To download the inference results, refer to the section below

Download Inference Results

You can download and view the results of the inference job with the following script download_local_llm_results.sh:

#!/bin/bash

source common_variables.sh

JOB_ID=$(curl -s "$BACKEND_URL/api/v1/jobs/" | grep -o '"id":"[^"]*"' | head -n1 | cut -d'"' -f4)

echo "Looking for $JOB_ID results..."
DOWNLOAD_RESPONSE=$(curl -s $BACKEND_URL/api/v1/jobs/$JOB_ID/result/download)
DOWNLOAD_URL=$(echo $DOWNLOAD_RESPONSE | grep -o '"download_url":"[^"]*"' | sed 's/"download_url":"//;s/"//')
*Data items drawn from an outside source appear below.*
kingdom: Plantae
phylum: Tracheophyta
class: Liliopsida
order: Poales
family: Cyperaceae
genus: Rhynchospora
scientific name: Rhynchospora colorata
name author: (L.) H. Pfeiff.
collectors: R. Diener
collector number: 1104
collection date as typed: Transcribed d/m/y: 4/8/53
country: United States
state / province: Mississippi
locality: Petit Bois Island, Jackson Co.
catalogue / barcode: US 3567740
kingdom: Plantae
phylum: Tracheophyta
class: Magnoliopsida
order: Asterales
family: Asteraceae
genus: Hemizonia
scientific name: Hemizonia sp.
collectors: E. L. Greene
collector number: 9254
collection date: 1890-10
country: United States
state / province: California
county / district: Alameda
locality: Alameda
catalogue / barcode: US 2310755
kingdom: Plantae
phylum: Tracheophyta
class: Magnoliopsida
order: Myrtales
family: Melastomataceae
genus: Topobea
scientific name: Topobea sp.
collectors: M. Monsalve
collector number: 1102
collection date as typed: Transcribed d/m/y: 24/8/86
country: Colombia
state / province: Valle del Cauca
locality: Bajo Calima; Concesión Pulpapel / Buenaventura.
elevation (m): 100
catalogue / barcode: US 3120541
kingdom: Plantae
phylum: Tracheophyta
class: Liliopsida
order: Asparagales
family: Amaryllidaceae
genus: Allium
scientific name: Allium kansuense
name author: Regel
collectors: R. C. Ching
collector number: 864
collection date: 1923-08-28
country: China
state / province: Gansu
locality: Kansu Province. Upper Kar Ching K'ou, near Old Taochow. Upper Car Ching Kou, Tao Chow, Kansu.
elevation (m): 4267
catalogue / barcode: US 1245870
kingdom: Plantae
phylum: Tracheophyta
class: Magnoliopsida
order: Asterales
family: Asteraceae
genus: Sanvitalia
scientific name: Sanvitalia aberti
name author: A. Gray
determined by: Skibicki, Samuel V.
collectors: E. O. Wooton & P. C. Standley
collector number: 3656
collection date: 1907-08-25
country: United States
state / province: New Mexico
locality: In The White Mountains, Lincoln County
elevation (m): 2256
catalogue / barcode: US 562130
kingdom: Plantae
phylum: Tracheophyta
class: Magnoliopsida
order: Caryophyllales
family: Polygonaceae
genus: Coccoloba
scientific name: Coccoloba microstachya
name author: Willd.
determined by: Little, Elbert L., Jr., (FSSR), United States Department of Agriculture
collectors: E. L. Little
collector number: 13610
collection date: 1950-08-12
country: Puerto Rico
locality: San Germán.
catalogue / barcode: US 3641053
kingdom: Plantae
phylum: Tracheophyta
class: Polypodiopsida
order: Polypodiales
echo "Downloading from $DOWNLOAD_URL..."
   RESULTS_RESPONSE=$(curl -s $DOWNLOAD_URL -H 'Accept: application/json' -H 'Content-Type: application/json')

echo $RESULTS_RESPONSE | python -m json.tool

And the last step is to execute the script:

user@host:~/lumigator$ bash download_local_llm_results.sh

Conclusion

Congratulations. You are now ready to run Lumigator inference on any local LLM of your choice!